As we drove up the Point towards my father's grave my three-year-old told stories. There are monsters here. The skeletons will get us. The only protection from his imagination was the blue sky, the warmth of the sun, the vibrant green crab grass, and the friendly rolling hills.
 
I told my kids we were going to see my father and their grandfather. Someone who loved them both very much. But he insists this is a scary place.
 
A cemetery is a time machine.  A place where we can walk across death and reach out to the ones we loved and still love. They are places of love. They cradle our faith in life. Hug our memories tightly. They make lost time real and emotion tangible. We honor ourselves, our ancestors, our mortality when we visit them. They ground us.
 
I tell my children that their grandfather is everywhere, in our hearts, in our blood, in our trees and in the air. He is everywhere like all of us will be when we die.  We are all connected. 
 
Yet as we drove to his grave, I knew I was going to him. It is his place. This cemetery is my father's home. It is where he is.
 
I was taut as we drove through his lot’s gates.  I did not know where he was exactly.  I knew we were close.  I was feeling my way back to him, remembering coordinates from a pilgrimage made thirteen year ago.
 
When we parked, I pulled Dana along with me to the end of the last row of headstones.

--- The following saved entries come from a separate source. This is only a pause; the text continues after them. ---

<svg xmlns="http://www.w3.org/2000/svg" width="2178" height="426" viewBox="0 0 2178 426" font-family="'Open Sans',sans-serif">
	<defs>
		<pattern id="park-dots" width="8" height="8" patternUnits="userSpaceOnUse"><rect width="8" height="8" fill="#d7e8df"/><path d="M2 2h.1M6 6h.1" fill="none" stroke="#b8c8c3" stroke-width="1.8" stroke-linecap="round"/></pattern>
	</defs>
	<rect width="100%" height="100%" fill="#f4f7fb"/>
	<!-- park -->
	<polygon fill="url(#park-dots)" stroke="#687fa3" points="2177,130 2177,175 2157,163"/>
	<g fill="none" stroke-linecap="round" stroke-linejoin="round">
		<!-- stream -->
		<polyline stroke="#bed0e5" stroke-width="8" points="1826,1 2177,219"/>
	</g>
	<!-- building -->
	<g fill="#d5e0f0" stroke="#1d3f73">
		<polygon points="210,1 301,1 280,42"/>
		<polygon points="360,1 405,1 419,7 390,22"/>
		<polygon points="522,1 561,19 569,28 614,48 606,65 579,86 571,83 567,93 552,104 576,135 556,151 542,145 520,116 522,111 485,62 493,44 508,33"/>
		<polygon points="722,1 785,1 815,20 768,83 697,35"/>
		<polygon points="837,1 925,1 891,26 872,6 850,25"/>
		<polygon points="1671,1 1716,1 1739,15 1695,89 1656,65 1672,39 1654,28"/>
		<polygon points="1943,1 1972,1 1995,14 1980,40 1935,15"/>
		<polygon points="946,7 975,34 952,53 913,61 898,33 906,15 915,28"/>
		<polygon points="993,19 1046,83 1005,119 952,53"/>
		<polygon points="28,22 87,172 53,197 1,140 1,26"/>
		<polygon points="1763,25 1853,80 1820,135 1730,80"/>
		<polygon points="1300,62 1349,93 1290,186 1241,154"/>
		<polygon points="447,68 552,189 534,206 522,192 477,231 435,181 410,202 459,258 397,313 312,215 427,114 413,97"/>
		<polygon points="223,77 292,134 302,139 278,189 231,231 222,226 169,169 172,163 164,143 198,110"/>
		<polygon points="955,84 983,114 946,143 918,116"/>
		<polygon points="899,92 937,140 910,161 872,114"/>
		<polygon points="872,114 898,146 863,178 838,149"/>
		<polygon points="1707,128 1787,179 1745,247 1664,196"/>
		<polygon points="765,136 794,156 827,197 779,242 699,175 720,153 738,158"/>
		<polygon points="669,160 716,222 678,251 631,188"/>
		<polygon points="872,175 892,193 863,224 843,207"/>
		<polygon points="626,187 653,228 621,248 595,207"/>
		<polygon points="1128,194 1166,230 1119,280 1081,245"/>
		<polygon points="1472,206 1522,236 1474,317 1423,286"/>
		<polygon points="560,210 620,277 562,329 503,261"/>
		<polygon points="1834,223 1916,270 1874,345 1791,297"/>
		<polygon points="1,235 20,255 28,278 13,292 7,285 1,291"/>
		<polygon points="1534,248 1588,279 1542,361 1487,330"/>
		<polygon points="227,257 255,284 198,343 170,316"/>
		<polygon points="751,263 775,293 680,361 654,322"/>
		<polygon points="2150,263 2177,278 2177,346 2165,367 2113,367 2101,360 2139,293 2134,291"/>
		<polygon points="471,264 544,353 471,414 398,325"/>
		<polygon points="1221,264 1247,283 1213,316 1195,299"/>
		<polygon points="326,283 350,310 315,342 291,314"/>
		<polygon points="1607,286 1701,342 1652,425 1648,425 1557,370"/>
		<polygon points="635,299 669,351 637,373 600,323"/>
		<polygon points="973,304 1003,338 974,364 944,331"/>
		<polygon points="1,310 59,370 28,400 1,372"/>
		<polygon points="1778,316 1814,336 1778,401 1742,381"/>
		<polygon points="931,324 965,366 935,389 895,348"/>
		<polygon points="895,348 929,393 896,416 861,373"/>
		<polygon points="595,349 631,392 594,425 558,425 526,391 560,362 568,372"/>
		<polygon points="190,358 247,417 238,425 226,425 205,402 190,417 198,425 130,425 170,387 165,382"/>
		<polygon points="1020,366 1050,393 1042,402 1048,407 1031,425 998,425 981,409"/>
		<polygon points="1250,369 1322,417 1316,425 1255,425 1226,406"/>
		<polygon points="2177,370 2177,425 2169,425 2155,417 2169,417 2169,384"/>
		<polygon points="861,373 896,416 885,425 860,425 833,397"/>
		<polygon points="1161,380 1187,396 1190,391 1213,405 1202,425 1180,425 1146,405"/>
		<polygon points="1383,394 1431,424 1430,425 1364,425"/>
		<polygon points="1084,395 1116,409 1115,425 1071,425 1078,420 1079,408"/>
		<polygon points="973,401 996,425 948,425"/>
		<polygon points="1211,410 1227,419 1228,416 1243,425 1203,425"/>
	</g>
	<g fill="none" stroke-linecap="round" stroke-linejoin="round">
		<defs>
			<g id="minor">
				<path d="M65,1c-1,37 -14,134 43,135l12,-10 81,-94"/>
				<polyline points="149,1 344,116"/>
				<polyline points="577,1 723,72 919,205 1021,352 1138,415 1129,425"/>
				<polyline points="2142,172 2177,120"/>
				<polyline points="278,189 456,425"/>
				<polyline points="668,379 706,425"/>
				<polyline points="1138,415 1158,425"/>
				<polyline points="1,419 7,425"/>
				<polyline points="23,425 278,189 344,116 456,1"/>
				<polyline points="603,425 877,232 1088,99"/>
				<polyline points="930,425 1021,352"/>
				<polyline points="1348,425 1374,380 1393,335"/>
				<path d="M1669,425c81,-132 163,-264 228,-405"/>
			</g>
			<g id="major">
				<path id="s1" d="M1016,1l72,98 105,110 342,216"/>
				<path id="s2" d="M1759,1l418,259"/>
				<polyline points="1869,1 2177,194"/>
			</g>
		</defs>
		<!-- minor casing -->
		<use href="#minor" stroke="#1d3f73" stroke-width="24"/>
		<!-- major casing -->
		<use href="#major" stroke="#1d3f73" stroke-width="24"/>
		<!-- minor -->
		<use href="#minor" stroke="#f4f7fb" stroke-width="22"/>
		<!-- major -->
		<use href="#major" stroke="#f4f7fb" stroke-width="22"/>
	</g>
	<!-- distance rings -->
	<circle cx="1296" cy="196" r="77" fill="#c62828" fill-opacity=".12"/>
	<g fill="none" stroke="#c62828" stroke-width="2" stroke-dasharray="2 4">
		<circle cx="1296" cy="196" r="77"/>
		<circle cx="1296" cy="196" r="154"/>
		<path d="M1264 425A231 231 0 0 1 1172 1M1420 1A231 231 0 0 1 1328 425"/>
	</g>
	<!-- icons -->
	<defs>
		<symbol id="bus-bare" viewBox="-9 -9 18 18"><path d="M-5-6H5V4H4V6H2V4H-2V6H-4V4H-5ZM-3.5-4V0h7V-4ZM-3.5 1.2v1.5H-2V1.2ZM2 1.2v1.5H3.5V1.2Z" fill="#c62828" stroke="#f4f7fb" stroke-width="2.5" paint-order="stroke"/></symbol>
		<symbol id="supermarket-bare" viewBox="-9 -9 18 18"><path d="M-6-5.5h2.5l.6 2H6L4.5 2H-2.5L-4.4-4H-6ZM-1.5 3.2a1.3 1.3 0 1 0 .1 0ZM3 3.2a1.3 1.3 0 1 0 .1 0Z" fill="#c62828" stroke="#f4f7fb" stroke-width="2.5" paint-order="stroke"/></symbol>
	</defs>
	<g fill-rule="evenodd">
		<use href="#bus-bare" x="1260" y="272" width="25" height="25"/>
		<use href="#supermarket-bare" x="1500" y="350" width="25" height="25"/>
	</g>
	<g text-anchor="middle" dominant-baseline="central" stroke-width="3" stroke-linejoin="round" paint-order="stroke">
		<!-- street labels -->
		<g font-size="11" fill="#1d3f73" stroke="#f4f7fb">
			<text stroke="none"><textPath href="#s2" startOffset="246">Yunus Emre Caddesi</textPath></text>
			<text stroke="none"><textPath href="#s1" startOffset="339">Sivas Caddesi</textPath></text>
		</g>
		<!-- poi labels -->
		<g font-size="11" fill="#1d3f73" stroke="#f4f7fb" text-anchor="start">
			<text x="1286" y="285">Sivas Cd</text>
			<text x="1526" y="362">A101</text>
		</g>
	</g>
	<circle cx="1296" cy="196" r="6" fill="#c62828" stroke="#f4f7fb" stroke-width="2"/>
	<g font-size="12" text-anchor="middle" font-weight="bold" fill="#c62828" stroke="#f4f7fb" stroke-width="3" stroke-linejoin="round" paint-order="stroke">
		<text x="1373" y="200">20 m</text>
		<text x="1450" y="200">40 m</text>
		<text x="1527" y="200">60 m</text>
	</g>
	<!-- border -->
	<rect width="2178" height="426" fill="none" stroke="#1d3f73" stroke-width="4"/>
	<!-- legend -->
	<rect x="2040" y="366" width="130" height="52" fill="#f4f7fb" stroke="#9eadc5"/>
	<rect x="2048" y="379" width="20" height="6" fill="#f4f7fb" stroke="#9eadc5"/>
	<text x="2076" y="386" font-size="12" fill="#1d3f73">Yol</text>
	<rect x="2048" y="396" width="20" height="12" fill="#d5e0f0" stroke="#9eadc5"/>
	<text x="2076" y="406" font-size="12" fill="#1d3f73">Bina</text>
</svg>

My father's ashes are in a wall, a plaque with his name, birth and death year. The wall reaches from one end of the cemetery to the other. The plaques extend up ten high and deeper than I can remember.  I wondered how I could remember where he was in the undeviating grid. But the instant I had the thought, I spotted him.  In complete focus. All other plaques blurred and dispersed.
 
He is squatting height on the wall and in an indiscernible spot.  His location is my beacon.  His plaque’s power is unique to me.
 
I placed my hand on him and pull my daughter closer to me. Years of tears were jerked from me. This was the first time they met.  Dana my father meets Dana my daughter. 
 
When Daire arrives, I pull both kids tight to me and present my family.  I want him to be proud. 
 
After my family retreats to the car, a disarray of light, color, images, sound, animation, smells cascade around me.  My father's face, his words, his support, images of dying, my childhood, his hug, his smell, his laughter .  Emotions that only rise in my father’s presence, feeling that are only feelings for my father. They bath me. I’m cleansed. I remember him and in doing so remember who I am.
 
The plaque was stone and cold under my hands. I kiss his name and feel his closeness. I inventory 15 years. "Am I doing the right thing?”  I ask him. “Am I doing ok?"  I think so but I don't really know.
 
But I have peace. I have peace with death. As I live my life fully, I have peace as I follow his footsteps.
 
And I’m grateful for the power of his place.